Page 43, line 34, at end insert—

“(2A) In complying with subsection (1), where the sentence is a custodial sentence and the duty in subsection (2) of section 152 is not excluded by subsection (1)(a) or (b) or (3) of that section, the court must state that it is of the opinion referred to in section 152(2) and why it is of that opinion.”

Clause 116



Page 95, line 40, leave out “two-thirds” and insert “half”

After Clause 120





Insert the following new Clause—

“The Women’s Justice Board

(1) There shall be a body corporate to be known as the Women’s Justice Board for England and Wales (“the Board”).

(2) The Board shall not be regarded as the servant or agent of the Crown or as enjoying any status, immunity or privilege of the Crown; and the Board’s property shall not be regarded as property of, or held on behalf of, the Crown.

(3) The Board shall consist of no less than 10 and no more than 20 members appointed by the Secretary of State.

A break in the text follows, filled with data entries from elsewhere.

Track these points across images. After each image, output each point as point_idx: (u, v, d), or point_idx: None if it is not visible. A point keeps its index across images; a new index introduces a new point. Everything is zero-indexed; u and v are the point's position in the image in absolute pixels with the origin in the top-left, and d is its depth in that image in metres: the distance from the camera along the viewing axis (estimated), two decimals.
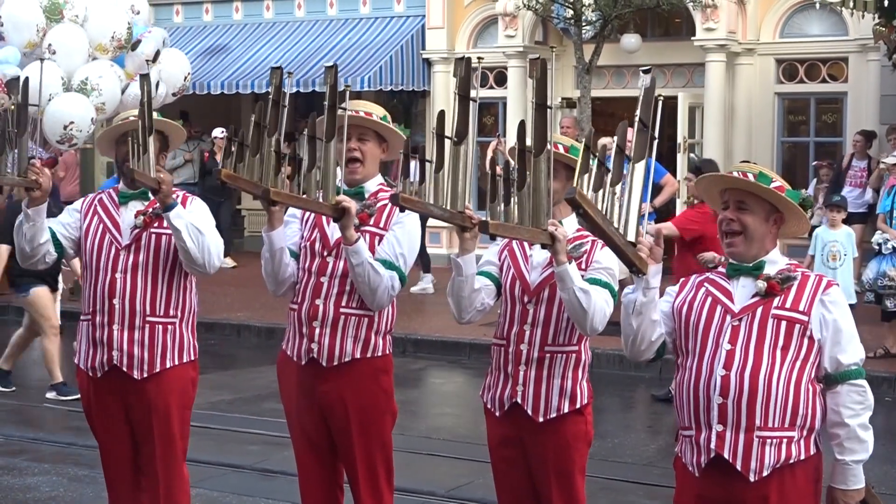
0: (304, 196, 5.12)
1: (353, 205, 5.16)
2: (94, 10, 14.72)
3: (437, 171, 4.71)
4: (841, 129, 18.52)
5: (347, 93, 5.15)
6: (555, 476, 5.14)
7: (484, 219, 4.52)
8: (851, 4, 14.98)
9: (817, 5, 15.61)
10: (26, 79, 5.81)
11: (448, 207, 4.71)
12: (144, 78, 5.56)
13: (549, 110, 4.40)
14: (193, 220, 5.63)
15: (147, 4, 15.83)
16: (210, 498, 7.85)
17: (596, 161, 4.25)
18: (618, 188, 4.23)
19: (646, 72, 4.24)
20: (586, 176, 4.21)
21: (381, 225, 5.47)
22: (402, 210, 5.07)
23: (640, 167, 4.21)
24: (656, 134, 4.23)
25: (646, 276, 4.34)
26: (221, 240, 5.81)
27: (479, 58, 4.70)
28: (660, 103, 4.23)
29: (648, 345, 4.53)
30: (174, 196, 5.61)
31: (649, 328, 4.49)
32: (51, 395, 11.18)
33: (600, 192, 4.20)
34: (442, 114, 4.79)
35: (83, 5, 14.72)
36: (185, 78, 15.92)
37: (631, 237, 4.23)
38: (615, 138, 4.30)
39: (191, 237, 5.60)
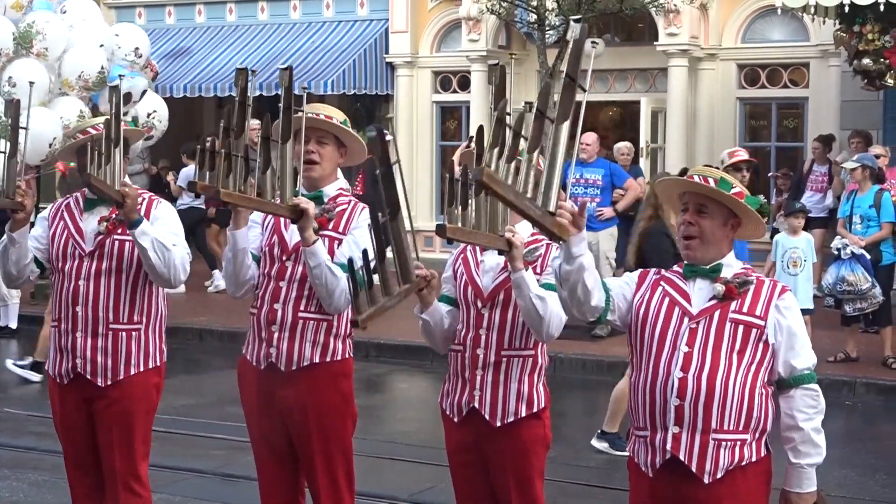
0: (259, 197, 5.08)
1: (311, 206, 5.15)
2: (75, 46, 14.63)
3: (392, 220, 4.74)
4: (802, 134, 18.65)
5: (305, 96, 5.15)
6: (514, 480, 5.16)
7: (441, 223, 4.52)
8: (812, 10, 15.08)
9: (779, 11, 15.70)
10: (17, 101, 5.79)
11: (401, 284, 4.81)
12: (114, 90, 5.53)
13: (507, 116, 4.40)
14: (159, 234, 5.58)
15: (148, 46, 15.56)
16: (172, 503, 7.82)
17: (511, 132, 4.21)
18: (536, 155, 4.03)
19: (577, 20, 4.03)
20: (496, 150, 4.15)
21: (340, 229, 5.47)
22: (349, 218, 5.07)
23: (564, 128, 3.96)
24: (586, 85, 4.00)
25: (567, 246, 4.27)
26: (187, 249, 5.77)
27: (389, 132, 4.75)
28: (592, 56, 4.03)
29: (587, 308, 4.47)
30: (139, 211, 5.54)
31: (582, 294, 4.40)
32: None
33: (513, 163, 4.10)
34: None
35: (64, 38, 14.60)
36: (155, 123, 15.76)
37: (552, 206, 4.02)
38: (535, 102, 4.08)
39: (157, 254, 5.55)
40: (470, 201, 4.48)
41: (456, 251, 5.36)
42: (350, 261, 4.86)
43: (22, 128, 5.70)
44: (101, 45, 14.68)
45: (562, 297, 4.52)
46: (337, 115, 5.57)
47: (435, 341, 5.24)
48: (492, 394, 5.14)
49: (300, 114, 5.32)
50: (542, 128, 4.04)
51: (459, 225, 4.49)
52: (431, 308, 5.07)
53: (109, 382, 5.72)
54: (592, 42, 4.11)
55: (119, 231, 5.70)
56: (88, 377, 5.73)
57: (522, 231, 5.00)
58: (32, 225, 5.89)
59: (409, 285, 4.81)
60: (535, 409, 5.17)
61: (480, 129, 4.55)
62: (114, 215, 5.72)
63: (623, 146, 16.53)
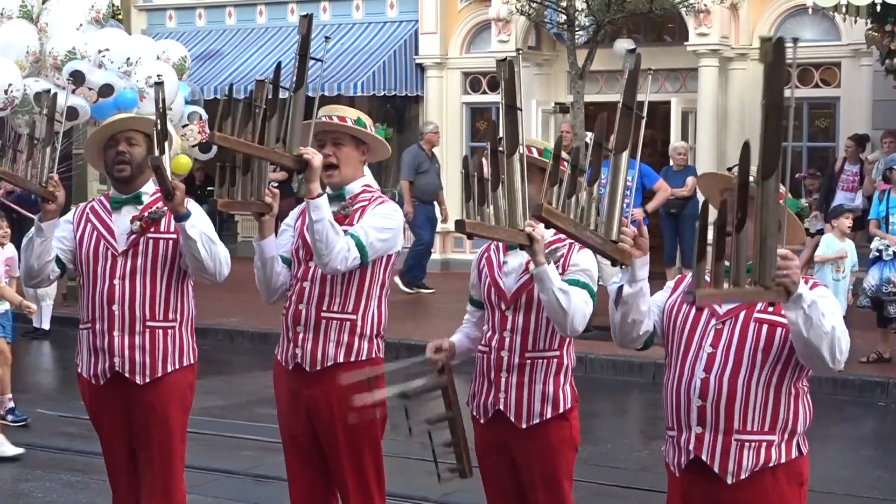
0: (263, 146, 5.01)
1: (317, 159, 5.11)
2: (67, 28, 14.56)
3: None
4: (834, 134, 18.56)
5: (317, 100, 5.13)
6: (541, 482, 5.15)
7: (460, 219, 4.54)
8: (844, 10, 15.01)
9: (810, 10, 15.63)
10: (55, 94, 5.82)
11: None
12: (159, 86, 5.54)
13: (518, 111, 4.41)
14: (204, 229, 5.62)
15: (173, 92, 15.08)
16: (204, 503, 7.84)
17: (570, 166, 4.24)
18: (595, 187, 4.15)
19: (630, 51, 4.13)
20: (555, 187, 4.20)
21: (354, 223, 5.47)
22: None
23: (623, 158, 4.10)
24: (644, 113, 4.12)
25: (631, 268, 4.30)
26: (224, 246, 5.80)
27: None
28: (648, 79, 4.10)
29: (636, 336, 4.51)
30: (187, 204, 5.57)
31: (637, 319, 4.44)
32: None
33: (573, 197, 4.15)
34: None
35: (68, 23, 14.54)
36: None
37: (614, 234, 4.15)
38: (593, 133, 4.24)
39: (204, 247, 5.57)
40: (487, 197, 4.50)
41: (480, 251, 5.36)
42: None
43: (57, 120, 5.73)
44: (107, 49, 14.49)
45: (614, 323, 4.51)
46: (350, 115, 5.56)
47: (471, 355, 5.40)
48: (517, 396, 5.14)
49: (319, 119, 5.37)
50: (601, 159, 4.13)
51: (478, 220, 4.51)
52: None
53: (148, 380, 5.74)
54: (628, 49, 4.17)
55: (153, 229, 5.73)
56: (127, 375, 5.74)
57: (545, 230, 4.99)
58: None
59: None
60: (561, 411, 5.16)
61: (493, 124, 4.57)
62: (146, 213, 5.75)
63: (680, 146, 16.51)
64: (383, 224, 5.46)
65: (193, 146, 15.89)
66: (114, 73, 14.41)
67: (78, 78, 14.00)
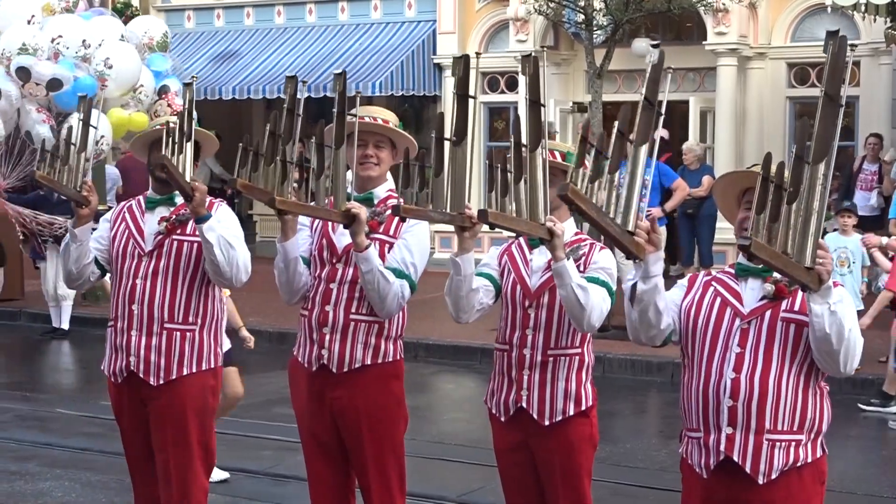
0: (313, 203, 5.13)
1: (363, 211, 5.17)
2: (11, 25, 14.48)
3: (436, 175, 4.77)
4: (853, 133, 18.50)
5: (358, 99, 5.19)
6: (561, 479, 5.16)
7: (483, 209, 4.55)
8: (863, 8, 14.98)
9: (829, 9, 15.59)
10: (90, 98, 5.85)
11: (448, 210, 4.76)
12: (188, 86, 5.58)
13: (542, 108, 4.42)
14: (224, 233, 5.63)
15: (132, 76, 14.75)
16: (222, 503, 7.85)
17: (594, 151, 4.24)
18: (617, 175, 4.17)
19: (654, 46, 4.12)
20: (581, 170, 4.19)
21: (391, 233, 5.48)
22: (402, 220, 5.09)
23: (642, 151, 4.11)
24: (663, 110, 4.14)
25: (645, 264, 4.29)
26: (248, 252, 5.80)
27: (477, 53, 4.76)
28: (668, 77, 4.14)
29: (656, 333, 4.50)
30: (206, 207, 5.59)
31: (653, 316, 4.43)
32: None
33: (596, 182, 4.16)
34: (441, 116, 4.85)
35: (19, 16, 14.44)
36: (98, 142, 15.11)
37: (630, 226, 4.16)
38: (616, 122, 4.22)
39: (221, 251, 5.60)
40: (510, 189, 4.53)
41: (501, 248, 5.36)
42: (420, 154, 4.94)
43: (92, 126, 5.75)
44: (61, 36, 14.29)
45: (631, 320, 4.50)
46: (392, 119, 5.62)
47: (458, 297, 5.11)
48: (539, 393, 5.15)
49: (354, 118, 5.37)
50: (623, 149, 4.16)
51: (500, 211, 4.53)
52: (468, 255, 5.00)
53: (162, 382, 5.76)
54: (651, 45, 4.15)
55: (178, 231, 5.77)
56: (141, 376, 5.77)
57: (566, 230, 5.00)
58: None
59: (455, 215, 4.78)
60: (583, 408, 5.18)
61: (517, 119, 4.59)
62: (174, 216, 5.79)
63: (691, 146, 16.49)
64: (423, 251, 5.53)
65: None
66: (68, 63, 14.24)
67: (24, 74, 13.94)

(4) The members of the Board shall—

(a) include persons representative of government departments and public bodies whose responsibilities have relevance to the treatment of female offenders and the prevention of offending by women (including, but not limited to, responsibilities for criminal justice, housing, education, employment, benefits, social services and health services), and

(b) work with specialists who have the experience and knowledge to provide the necessary expert advice.

(5) The Board shall have the following functions, namely—

(a) to develop a strategy to reduce offending by women and for the delivery of appropriate and effective services to women in the criminal justice system,

(b) to monitor the extent to which the aims of that strategy are being met,

(c) to set standards with respect to the specification, commissioning and provision of services to women in the criminal justice system and services to reduce offending by women,

(d) to make grants, with the approval of the Secretary of State, to bodies to enable them to develop good practice in the provision of services to women in the criminal justice system and the prevention of offending by women.

(6) The Board shall make an annual report to the Secretary of State on its performance of the functions in subsection (5).

(7) Within 28 days of receipt of the report under subsection (6), the Secretary of State shall lay a copy of the report before Parliament, and make a statement on its contents and the Secretary of State’s response to it.”

Clause 121




The above-named Lords give notice of their intention to oppose the Question that Clause 121 stand part of the Bill.

Clause 124




Page 106, line 12, at end insert—

“(6A) Within three years of the commencement of this section, the Secretary of State must review and report to Parliament on the operation of youth cautions, in particular, the use of appropriate adults in the cautionary processes and whether it should be extended to 18 year olds.

(6B) At any point following a report being made under subsection (6A), the Secretary of State may by order extend the appropriate adult provisions in this section to a person given a youth caution, where that person is under the age of 18.”